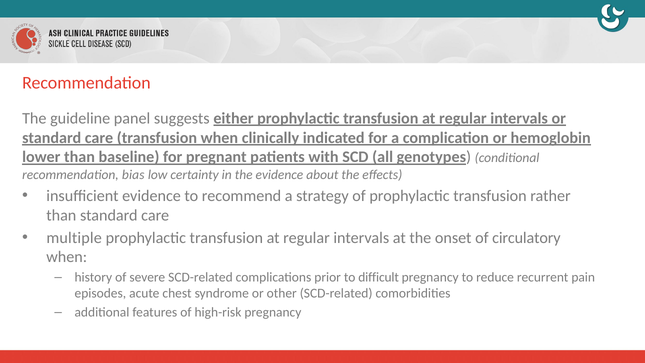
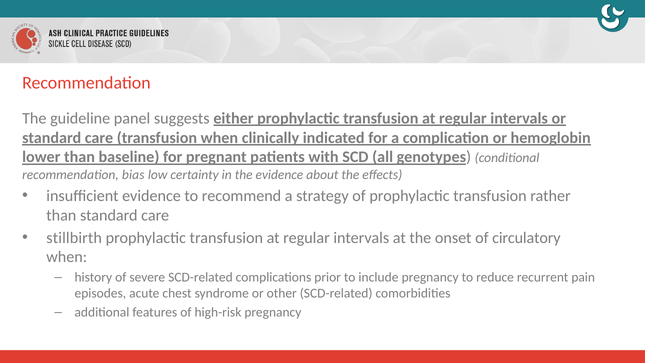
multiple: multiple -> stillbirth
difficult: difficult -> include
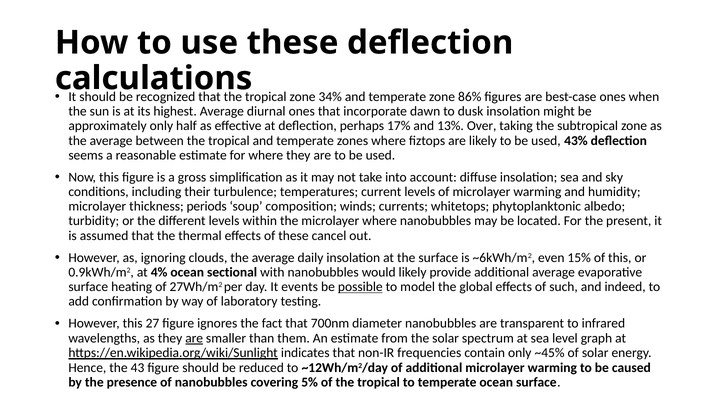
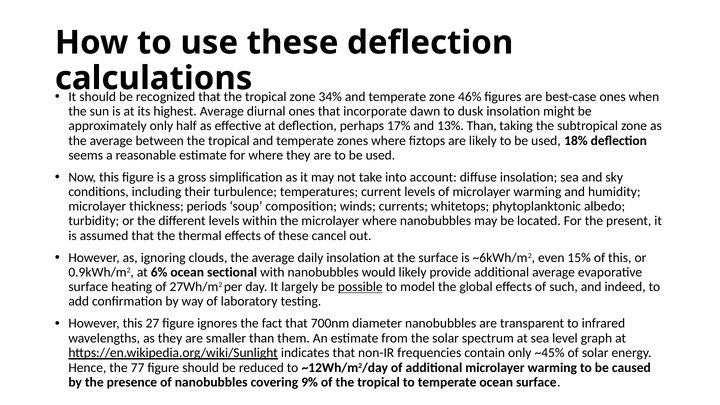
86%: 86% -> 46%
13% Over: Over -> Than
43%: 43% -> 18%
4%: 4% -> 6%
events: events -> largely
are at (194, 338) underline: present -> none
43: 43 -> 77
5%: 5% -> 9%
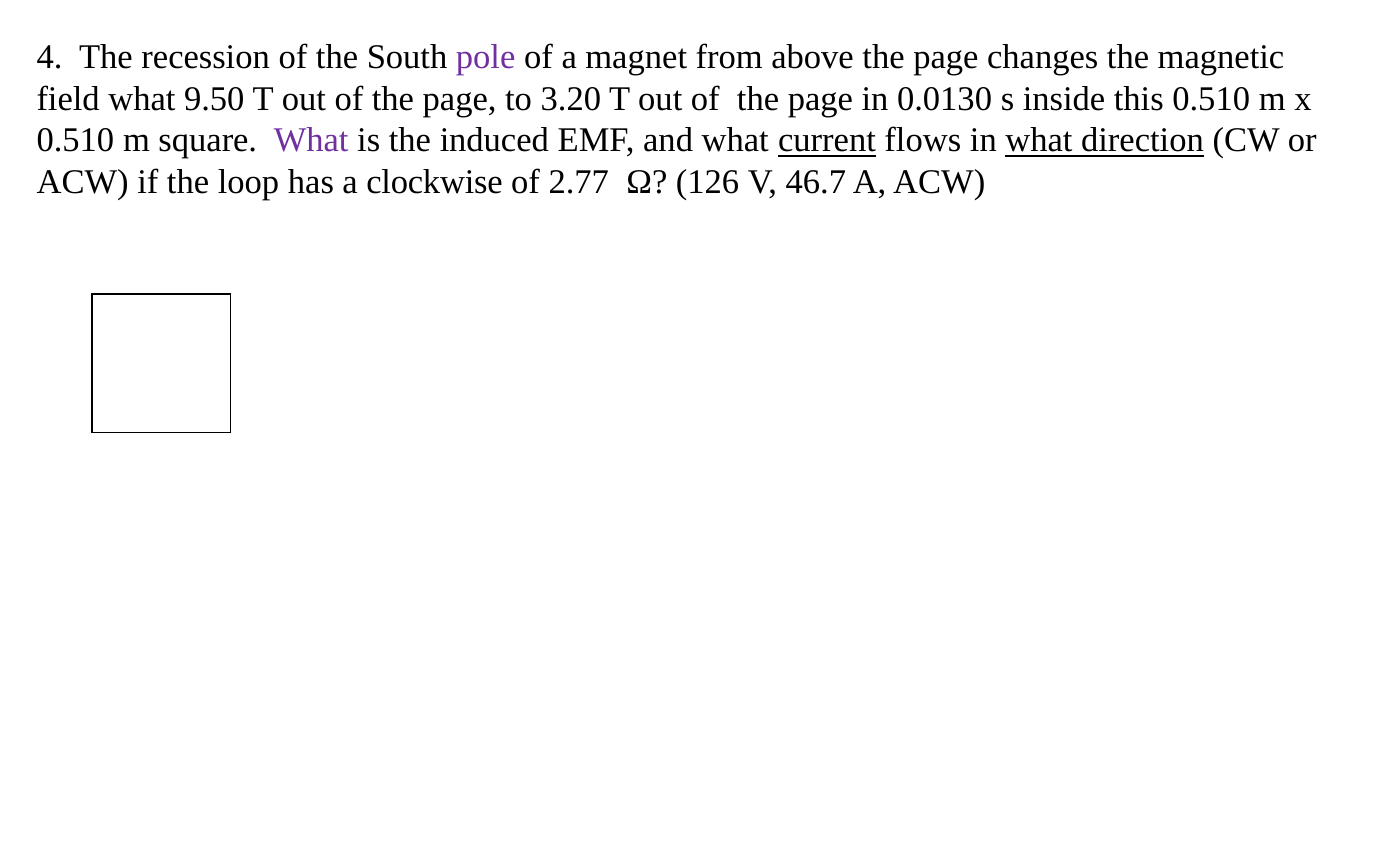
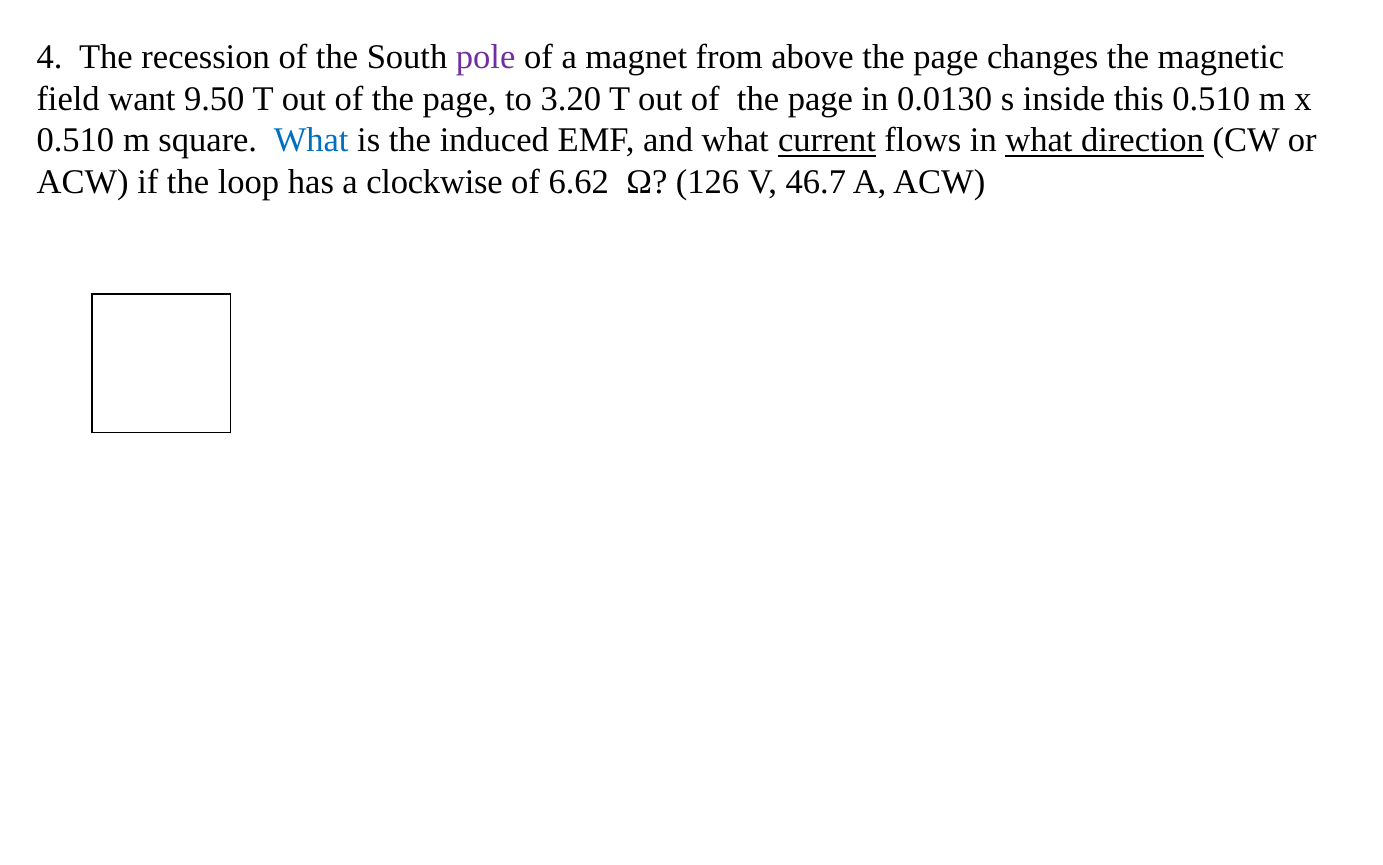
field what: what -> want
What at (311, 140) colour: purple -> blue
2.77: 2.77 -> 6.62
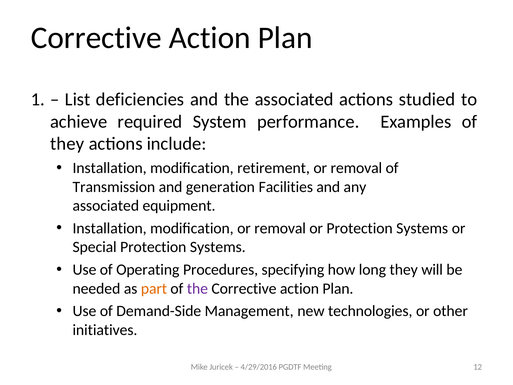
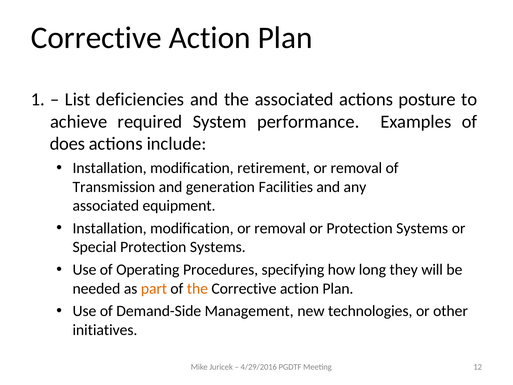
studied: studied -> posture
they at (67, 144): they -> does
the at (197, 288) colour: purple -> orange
================
• Short exercise: Arrange every line in the records above as one numbered list, skipping blank lines and leaving out the picture lines.

• Right answer:
1. multiple: multiple -> stillbirth
2. difficult: difficult -> include
3. 86%: 86% -> 46%
4. 13% Over: Over -> Than
5. 43%: 43% -> 18%
6. 4%: 4% -> 6%
7. events: events -> largely
8. are at (194, 338) underline: present -> none
9. 43: 43 -> 77
10. 5%: 5% -> 9%
11. field what: what -> want
12. What at (311, 140) colour: purple -> blue
13. 2.77: 2.77 -> 6.62
14. studied: studied -> posture
15. they at (67, 144): they -> does
16. the at (197, 288) colour: purple -> orange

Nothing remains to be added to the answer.